* WHAT NEEDS TO BE DONE: The answer is a number and nothing else: the count of lines in these entries containing the word "effets".
DATA EXTRACT: Begin
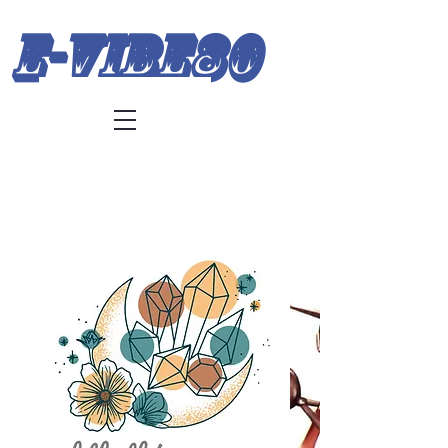
E-Vibe80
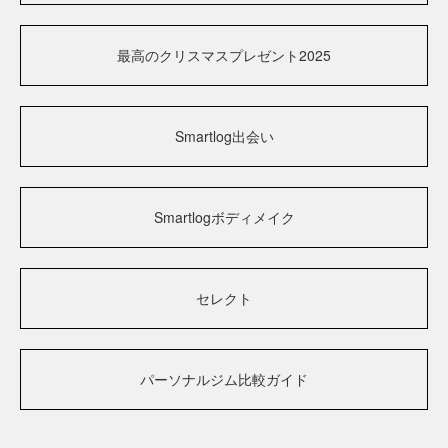
最高のクリスマスプレゼント2025
Smartlog出会い
Smartlogボディメイク
セレクト
パーソナルジム比較ガイド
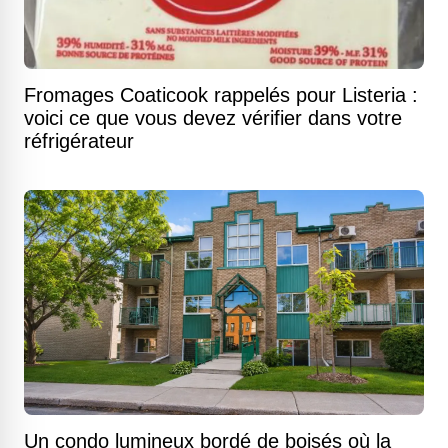
Fromages Coaticook rappelés pour Listeria :
voici ce que vous devez vérifier dans votre
réfrigérateur
Un condo lumineux bordé de boisés où la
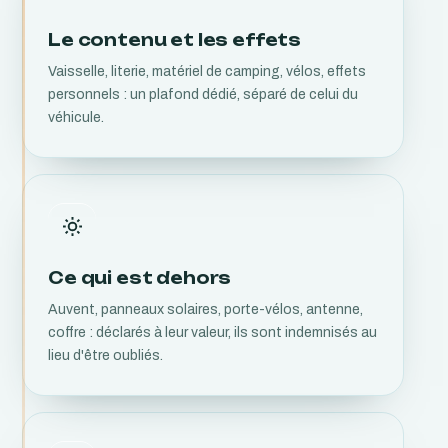
Le contenu et les effets
Vaisselle, literie, matériel de camping, vélos, effets
personnels : un plafond dédié, séparé de celui du
véhicule.
Ce qui est dehors
Auvent, panneaux solaires, porte-vélos, antenne,
coffre : déclarés à leur valeur, ils sont indemnisés au
lieu d'être oubliés.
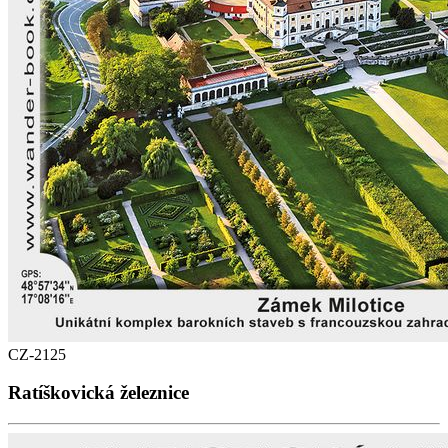
CZ-2125
Ratíškovická železnice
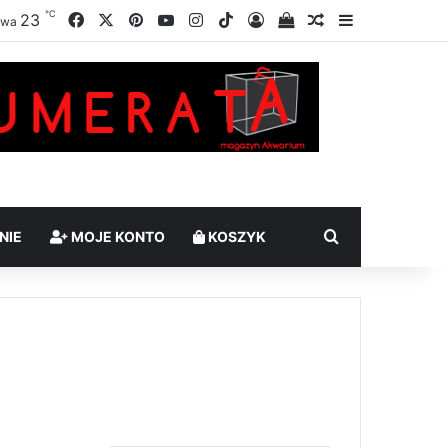
℃
Facebook
X
Pinterest
YouTube
Instagram
TikTok
23
Zaloguj
Sprawdź swój kosz
Losowy artykuł
Sidebar
awa
Szukaj
NIE
MOJE KONTO
KOSZYK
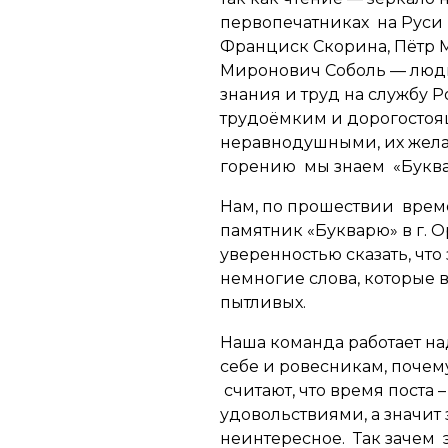
первопечатниках на Руси 
Франциск Скорина, Пётр 
Миронович Соболь — люди
знания и труд на службу 
трудоёмким и дорогостоя
неравнодушными, их жела
горению мы знаем «Буквар
Нам, по прошествии времен
памятник «Букварю» в г. О
уверенностью сказать, что
немногие слова, которые 
пытливых.
Наша команда работает на
себе и ровесникам, почем
считают, что время поста 
удовольствиями, а значит
неинтересное. Так зачем 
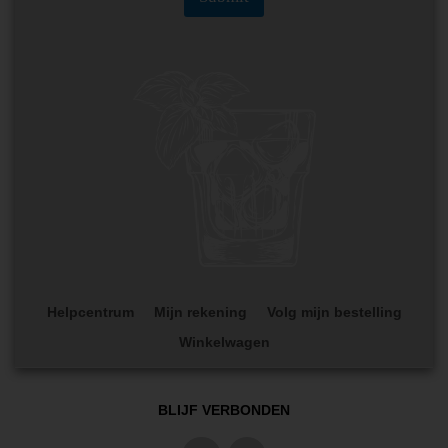
Helpcentrum
Mijn rekening
Volg mijn bestelling
Winkelwagen
BLIJF VERBONDEN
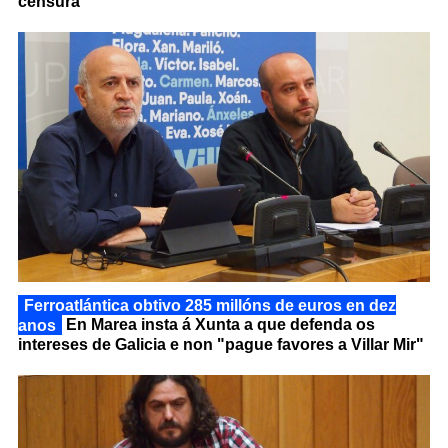
censura
Ferroatlántica obtivo 285 millóns de euros en dez
anos
En Marea insta á Xunta a que defenda os
intereses de Galicia e non "pague favores a Villar Mir"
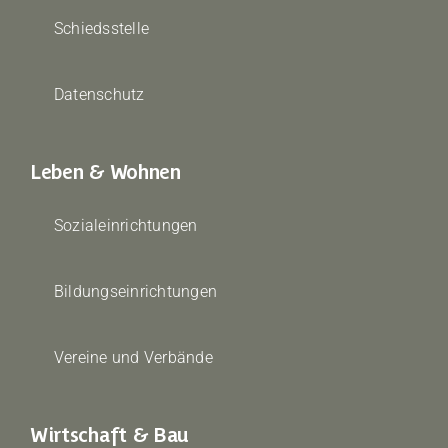
Schiedsstelle
Datenschutz
Leben & Wohnen
Sozialeinrichtungen
Bildungseinrichtungen
Vereine und Verbände
Wirtschaft & Bau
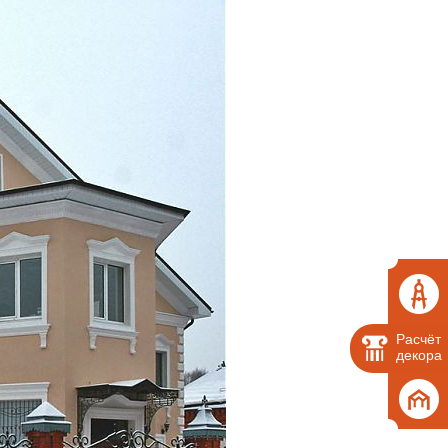
Расчёт
декора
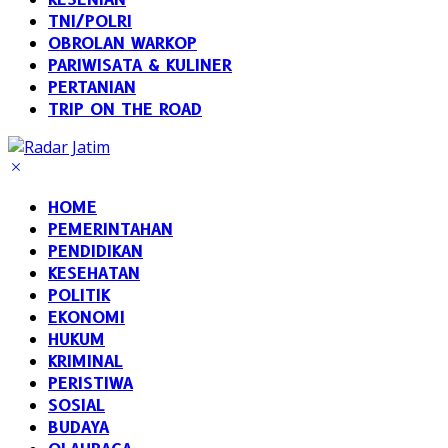
TNI/POLRI
OBROLAN WARKOP
PARIWISATA & KULINER
PERTANIAN
TRIP ON THE ROAD
HOME
PEMERINTAHAN
PENDIDIKAN
KESEHATAN
POLITIK
EKONOMI
HUKUM
KRIMINAL
PERISTIWA
SOSIAL
BUDAYA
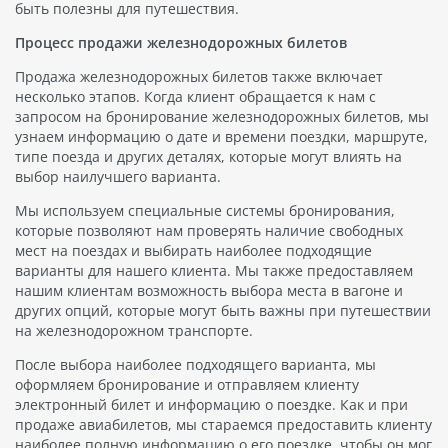
быть полезны для путешествия.
Процесс продажи железнодорожных билетов
Продажа железнодорожных билетов также включает
несколько этапов. Когда клиент обращается к нам с
запросом на бронирование железнодорожных билетов, мы
узнаем информацию о дате и времени поездки, маршруте,
типе поезда и других деталях, которые могут влиять на
выбор наилучшего варианта.
Мы используем специальные системы бронирования,
которые позволяют нам проверять наличие свободных
мест на поездах и выбирать наиболее подходящие
варианты для нашего клиента. Мы также предоставляем
нашим клиентам возможность выбора места в вагоне и
других опций, которые могут быть важны при путешествии
на железнодорожном транспорте.
После выбора наиболее подходящего варианта, мы
оформляем бронирование и отправляем клиенту
электронный билет и информацию о поездке. Как и при
продаже авиабилетов, мы стараемся предоставить клиенту
наиболее полную информацию о его поездке, чтобы он мог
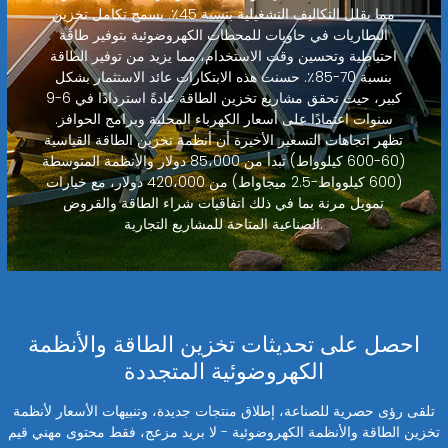
مما يقلل التكاليف التشغيلية بنسبة 45٪. يسمح تكامل تخزين
البطاريات في حاويات للمحطات الكهروضوئية بتوفير طاقة
احتياطية وتحسين وقت الاستخدام، مما يزيد من توفير الطاقة
بنسبة 70-85٪. حسنت هذه الابتكارات عائد الاستثمار بشكل
كبير، حيث تحقق مشاريع تخزين الطاقة عادةً استردادًا في 6-9
سنوات اعتمادًا على أسعار الكهرباء المحلية وبرامج الحوافز.
تظهر اتجاهات التسعير الأخيرة أن أنظمة تخزين الطاقة القياسية
(60-600 كيلوواط) تبدأ من 85،000 دولار والأنظمة المتوسطة
(600 كيلوواط-2.5 ميجاواط) من 420،000 دولار، مع خيارات
تمويل مرنة بما في ذلك اتفاقيات شراء الطاقة والقروض
الصناعية المتاحة للمشاريع التجارية.
احصل على تحديثات تخزين الطاقة والأنظمة
الكهروضوئية المتجددة
تلقى رؤى حصرية للصناعة، إطلاق منتجات جديدة، وتنبيهات الأسعار لأنظمة
تخزين الطاقة والأنظمة الكهروضوئية - لا بريد مزعج، فقط محتوى مهني قيم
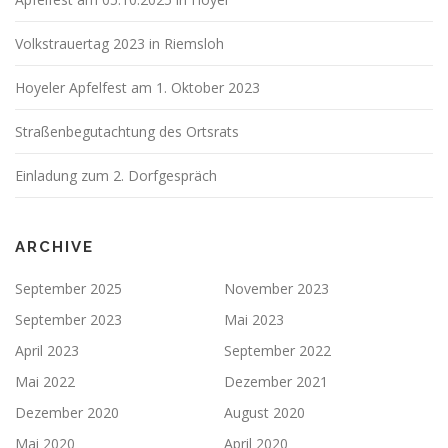
Volkstrauertag 2023 in Riemsloh
Hoyeler Apfelfest am 1. Oktober 2023
Straßenbegutachtung des Ortsrats
Einladung zum 2. Dorfgespräch
ARCHIVE
September 2025
November 2023
September 2023
Mai 2023
April 2023
September 2022
Mai 2022
Dezember 2021
Dezember 2020
August 2020
Mai 2020
April 2020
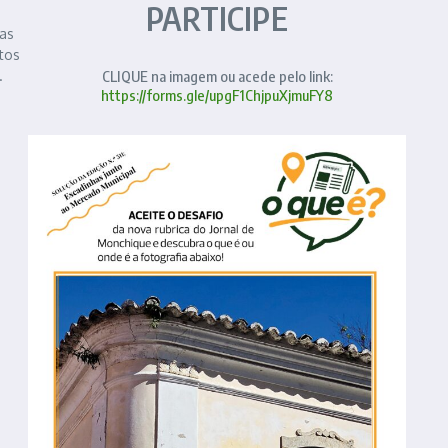
PARTICIPE
 as
tos
.
CLIQUE na imagem ou acede pelo link:
https://forms.gle/upgF1ChjpuXjmuFY8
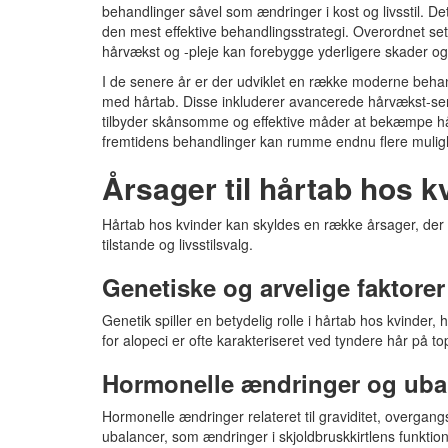
behandlinger såvel som ændringer i kost og livsstil. Det 
den mest effektive behandlingsstrategi. Overordnet set s
hårvækst og -pleje kan forebygge yderligere skader o
I de senere år er der udviklet en række moderne behan
med hårtab. Disse inkluderer avancerede hårvækst-ser
tilbyder skånsomme og effektive måder at bekæmpe hå
fremtidens behandlinger kan rumme endnu flere muligh
Årsager til hårtab hos k
Hårtab hos kvinder kan skyldes en række årsager, der 
tilstande og livsstilsvalg.
Genetiske og arvelige faktorer
Genetik spiller en betydelig rolle i hårtab hos kvinder,
for alopeci er ofte karakteriseret ved tyndere hår på top
Hormonelle ændringer og uba
Hormonelle ændringer relateret til graviditet, overgang
ubalancer, som ændringer i skjoldbruskkirtlens funktion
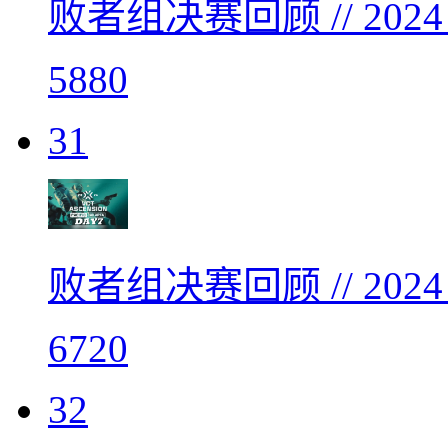
败者组决赛回顾 // 20
5880
31
败者组决赛回顾 // 20
6720
32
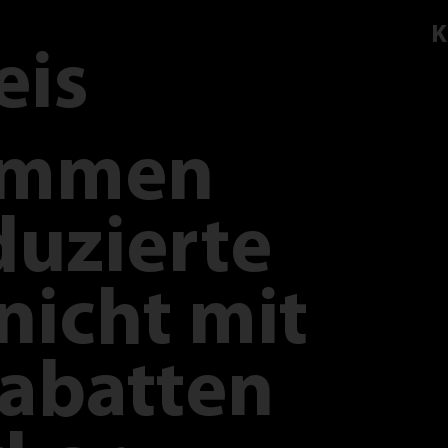
K
eis
ommen
duzierte
nicht mit
abatten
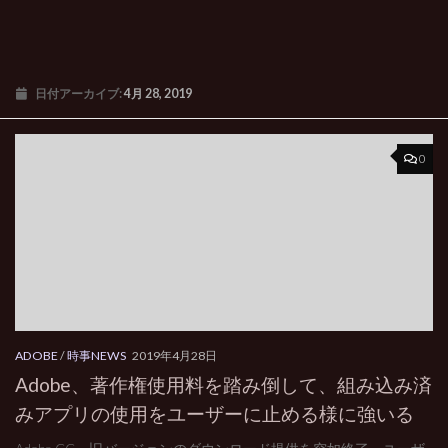
日付アーカイブ:
4月 28, 2019
0
ADOBE
/
時事NEWS
2019年4月28日
Adobe、著作権使用料を踏み倒して、組み込み済
みアプリの使用をユーザーに止める様に強いる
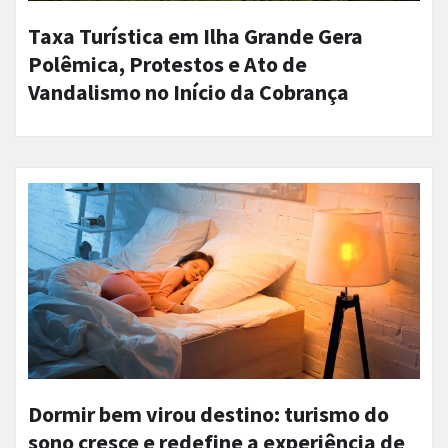
Taxa Turística em Ilha Grande Gera
Polêmica, Protestos e Ato de
Vandalismo no Início da Cobrança
Dormir bem virou destino: turismo do
sono cresce e redefine a experiência de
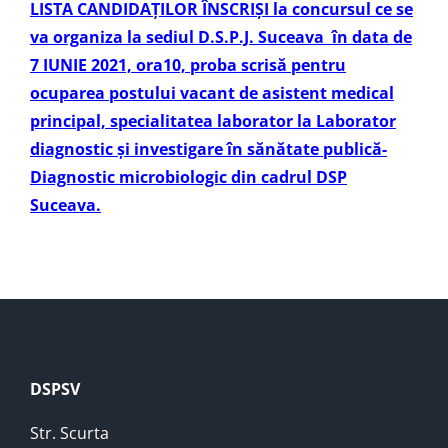
LISTA CANDIDAŢILOR ÎNSCRIŞI
la concursul ce se
va organiza la sediul D.S.P.J. Suceava în data de
7 IUNIE 2021, ora10, proba scrisă pentru
ocuparea postului vacant de asistent medical
principal, specialitatea laborator la Laborator
diagnostic și investigare în sănătate publică-
Diagnostic microbiologic din cadrul DSP
Suceava.
DSPSV
Str. Scurta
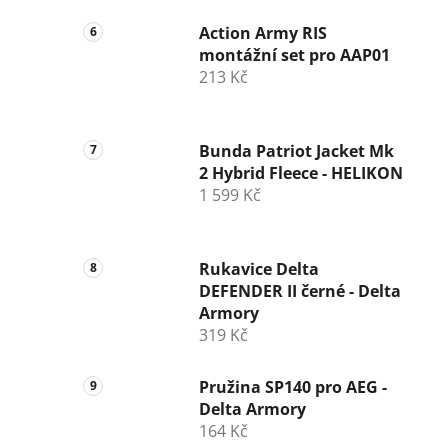
Action Army RIS
montážní set pro AAP01
213 Kč
Bunda Patriot Jacket Mk
2 Hybrid Fleece - HELIKON
1 599 Kč
Rukavice Delta
DEFENDER II černé - Delta
Armory
319 Kč
Pružina SP140 pro AEG -
Delta Armory
164 Kč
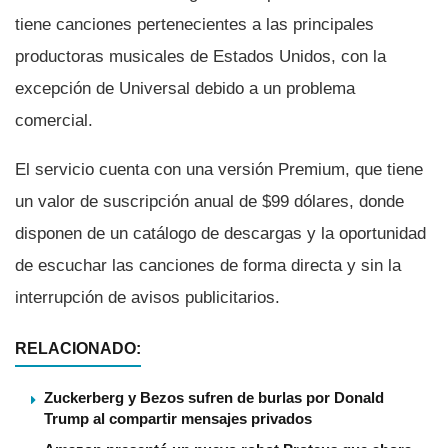
tiene canciones pertenecientes a las principales
productoras musicales de Estados Unidos, con la
excepción de Universal debido a un problema
comercial.
El servicio cuenta con una versión Premium, que tiene
un valor de suscripción anual de $99 dólares, donde
disponen de un catálogo de descargas y la oportunidad
de escuchar las canciones de forma directa y sin la
interrupción de avisos publicitarios.
RELACIONADO:
Zuckerberg y Bezos sufren de burlas por Donald
Trump al compartir mensajes privados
DATA EXTRACT: End
* PROBLEM SOLUTION: 2